*BRIEF*
For the word "Входная", search the records and show each line in which it occurs.

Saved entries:
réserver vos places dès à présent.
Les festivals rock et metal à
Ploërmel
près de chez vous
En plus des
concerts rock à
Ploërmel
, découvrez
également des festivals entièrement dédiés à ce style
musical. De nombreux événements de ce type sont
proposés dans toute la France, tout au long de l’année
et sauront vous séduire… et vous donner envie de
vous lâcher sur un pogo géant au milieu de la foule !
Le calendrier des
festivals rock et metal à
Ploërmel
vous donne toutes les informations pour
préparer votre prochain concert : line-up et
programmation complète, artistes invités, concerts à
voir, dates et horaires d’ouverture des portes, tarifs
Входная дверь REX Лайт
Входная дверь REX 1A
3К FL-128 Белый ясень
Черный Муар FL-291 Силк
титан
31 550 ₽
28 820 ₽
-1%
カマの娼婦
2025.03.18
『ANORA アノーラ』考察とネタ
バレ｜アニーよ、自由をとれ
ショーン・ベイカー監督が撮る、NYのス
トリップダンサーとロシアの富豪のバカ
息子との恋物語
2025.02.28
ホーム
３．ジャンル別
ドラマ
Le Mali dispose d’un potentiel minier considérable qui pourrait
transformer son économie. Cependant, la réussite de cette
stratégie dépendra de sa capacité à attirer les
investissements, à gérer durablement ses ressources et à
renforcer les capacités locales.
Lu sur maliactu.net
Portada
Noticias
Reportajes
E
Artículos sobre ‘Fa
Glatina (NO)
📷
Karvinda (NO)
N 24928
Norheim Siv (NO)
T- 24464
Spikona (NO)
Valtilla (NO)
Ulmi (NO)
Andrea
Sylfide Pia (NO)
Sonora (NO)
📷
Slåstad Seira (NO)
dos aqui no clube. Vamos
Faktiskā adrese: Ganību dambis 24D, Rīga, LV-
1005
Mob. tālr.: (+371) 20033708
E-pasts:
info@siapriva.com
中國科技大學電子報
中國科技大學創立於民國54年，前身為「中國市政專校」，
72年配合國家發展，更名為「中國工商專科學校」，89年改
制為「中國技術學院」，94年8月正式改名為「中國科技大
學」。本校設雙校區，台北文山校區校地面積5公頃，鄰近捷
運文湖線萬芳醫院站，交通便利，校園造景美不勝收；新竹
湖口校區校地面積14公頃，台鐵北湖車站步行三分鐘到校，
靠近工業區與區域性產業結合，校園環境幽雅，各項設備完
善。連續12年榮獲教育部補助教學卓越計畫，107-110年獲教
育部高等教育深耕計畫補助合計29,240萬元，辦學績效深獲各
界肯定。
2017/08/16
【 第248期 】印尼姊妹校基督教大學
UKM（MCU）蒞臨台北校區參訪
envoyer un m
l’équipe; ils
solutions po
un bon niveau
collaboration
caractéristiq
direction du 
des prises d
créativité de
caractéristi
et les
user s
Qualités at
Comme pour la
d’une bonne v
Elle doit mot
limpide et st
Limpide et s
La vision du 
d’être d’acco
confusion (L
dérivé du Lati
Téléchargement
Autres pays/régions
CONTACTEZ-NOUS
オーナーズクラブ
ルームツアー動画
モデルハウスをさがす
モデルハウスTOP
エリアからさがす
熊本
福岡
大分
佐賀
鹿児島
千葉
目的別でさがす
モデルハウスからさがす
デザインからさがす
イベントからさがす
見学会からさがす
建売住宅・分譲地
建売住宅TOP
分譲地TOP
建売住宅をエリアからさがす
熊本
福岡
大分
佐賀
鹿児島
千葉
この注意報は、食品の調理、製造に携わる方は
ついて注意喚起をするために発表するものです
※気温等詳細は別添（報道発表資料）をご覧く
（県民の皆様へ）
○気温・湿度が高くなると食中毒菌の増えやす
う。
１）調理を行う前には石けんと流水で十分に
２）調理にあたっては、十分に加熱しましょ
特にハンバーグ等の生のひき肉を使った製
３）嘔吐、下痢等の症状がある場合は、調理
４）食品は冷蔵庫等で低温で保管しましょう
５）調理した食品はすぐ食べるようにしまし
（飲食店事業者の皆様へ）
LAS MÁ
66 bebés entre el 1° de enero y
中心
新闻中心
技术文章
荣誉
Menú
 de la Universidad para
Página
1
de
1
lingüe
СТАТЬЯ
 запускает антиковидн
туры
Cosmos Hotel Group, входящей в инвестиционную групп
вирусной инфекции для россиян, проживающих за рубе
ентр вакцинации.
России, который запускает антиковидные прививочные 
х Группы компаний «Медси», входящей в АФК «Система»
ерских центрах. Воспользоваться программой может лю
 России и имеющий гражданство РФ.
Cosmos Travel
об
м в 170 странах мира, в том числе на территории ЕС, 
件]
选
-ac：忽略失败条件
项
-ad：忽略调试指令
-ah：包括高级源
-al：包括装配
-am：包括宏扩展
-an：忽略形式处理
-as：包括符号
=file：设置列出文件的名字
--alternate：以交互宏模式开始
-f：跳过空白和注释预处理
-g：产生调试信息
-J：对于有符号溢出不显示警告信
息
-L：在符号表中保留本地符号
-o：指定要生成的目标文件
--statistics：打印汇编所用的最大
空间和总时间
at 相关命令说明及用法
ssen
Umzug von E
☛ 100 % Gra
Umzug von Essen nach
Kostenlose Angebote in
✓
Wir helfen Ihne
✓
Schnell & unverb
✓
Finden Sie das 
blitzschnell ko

*ANSWER TO THIS EXERCISE*
Входная дверь REX Лайт
Входная дверь REX 1A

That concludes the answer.